2. Assessee's claim of bona fide belief regarding wealth-tax liability.
3. Voluntary filing of wealth-tax returns by the assessee.
4. The Appellate Assistant Commissioner's decision to cancel the penalties.
5. Revenue's contention against the cancellation of penalties.

Issue-wise Detailed Analysis:

1. Penalty levied under Section 18(1)(a) of the Wealth-tax Act:
The Wealth-tax Officer initiated penalty proceedings under Section 18(1)(a) of the Wealth-tax Act due to the delay in filing the wealth-tax returns for the assessment years 1962-63 to 1970-71. Penalties were imposed as follows:
- 1962-63: Rs. 31,824
- 1963-64: Rs. 30,624
- 1964-65: Rs. 60,220
- 1965-66: Rs. 59,778
- 1966-67: Rs. 57,117
- 1967-68: Rs. 75,403
- 1968-69: Rs. 72,946
- 1969-70: Rs. 61,645
- 1970-71: Rs. 15,928

2. Assessee's claim of bona fide belief regarding wealth-tax liability:
The assessee, a Hindu undivided family, argued that it was under the bona fide impression that its wealth did not exceed the taxable minimum of Rs. 4 lakhs. The assessee claimed that the properties were inherited and not marketable, and that it was unaware of the wealth-tax liability until it filed the returns voluntarily. The Appellate Assistant Commissioner accepted this explanation, noting that the returns were filed voluntarily and that the assessee had no wilful intention to evade the provisions of the Wealth-tax Act.

3. Voluntary filing of wealth-tax returns by the assessee:
The assessee filed its wealth-tax returns for the assessment years 1962-63 to 1965-66 on 9th March 1971, and for the assessment years 1966-67 to 1970-71 on 5th February 1971. The Appellate Assistant Commissioner found that the returns were filed voluntarily, and there was no evidence to suggest that the assessee acted in deliberate defiance of the law. The assessee had obtained a valuer's report and filed the returns showing the net wealth above the taxable minimum as soon as it got the valuation of the properties ascertained.

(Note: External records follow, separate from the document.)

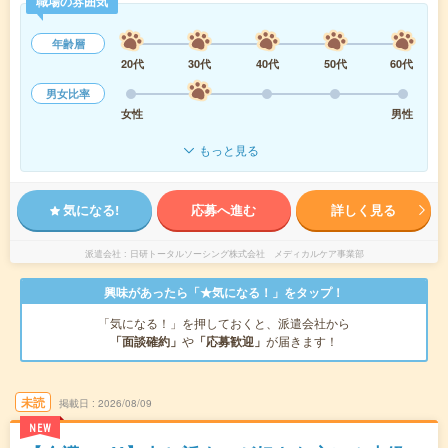
職場の雰囲気
年齢層
20代
30代
40代
50代
60代
男女比率
女性
男性
もっと見る
気になる!
応募へ進む
詳しく見る
派遣会社
日研トータルソーシング株式会社 メディカルケア事業部
興味があったら「★気になる！」をタップ！
「気になる！」を押しておくと、派遣会社から
「面談確約」
や
「応募歓迎」
が届きます！
未読
掲載日
2026/08/09
NEW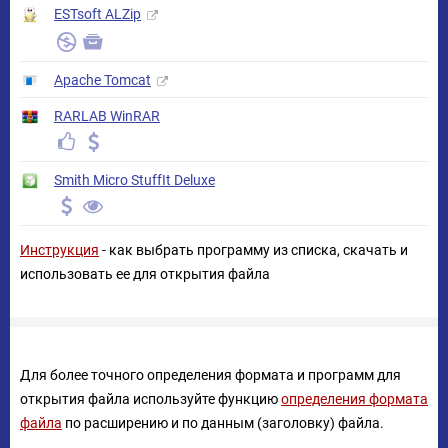
ESTsoft ALZip
Apache Tomcat
RARLAB WinRAR
Smith Micro StuffIt Deluxe
Инструкция
- как выбрать программу из списка, скачать и
использовать ее для открытия файла
Для более точного определения формата и программ для
открытия файла используйте функцию
определения формата
файла
по расширению и по данным (заголовку) файла.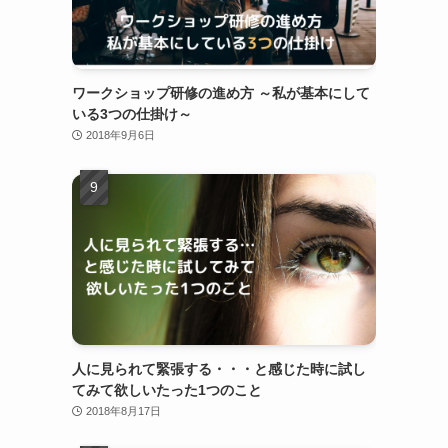
ワークショップ研修の進め方 ～私が基本にして
いる3つの仕掛け～
2018年9月6日
人に見られて緊張する・・・と感じた時に試し
てみて欲しいたった1つのこと
2018年8月17日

4. The Appellate Assistant Commissioner's decision to cancel the penalties:
The Appellate Assistant Commissioner considered the assessee's submissions and found that there was reasonable cause for the delay in filing the returns. The Commissioner noted that the assessee's plea of being under a bona fide impression regarding its wealth-tax liability was acceptable. The Commissioner also observed that the substantial variation in the net wealth assessed arose from the valuation of the Mount Road property, and the assessee had chosen to get the property valued on its own. Consequently, the penalties for all the years under appeal were cancelled.

5. Revenue's contention against the cancellation of penalties:
The Revenue argued that the Appellate Assistant Commissioner erred in cancelling the penalties, contending that the assessee's ignorance of the Wealth-tax Act and its bona fide impression regarding the taxable limit did not constitute reasonable cause. The Revenue pointed out that the assessee owned extensive property in Mount Road, Madras, and should have known that such a valuable property would attract wealth-tax liability. However, the Tribunal found no reason to hold that the Appellate Assistant Commissioner's finding was unreasonable. The Tribunal observed that the assessee had obtained an approved valuer's report and that the plea of the assessee being under a bona fide impression was credible.

Conclusion:
The Tribunal upheld the orders of the Appellate Assistant Commissioner, concluding that the assessee was not guilty of filing its wealth-tax returns late without reasonable cause. The appeals of the Revenue were dismissed. The Tribunal emphasized that penalty should not be imposed unless the party acted deliberately in defiance of the law or was guilty of contumacious or dishonest conduct. The Tribunal found no material on record to show that the assessee acted in deliberate disregard of the provisions of the law.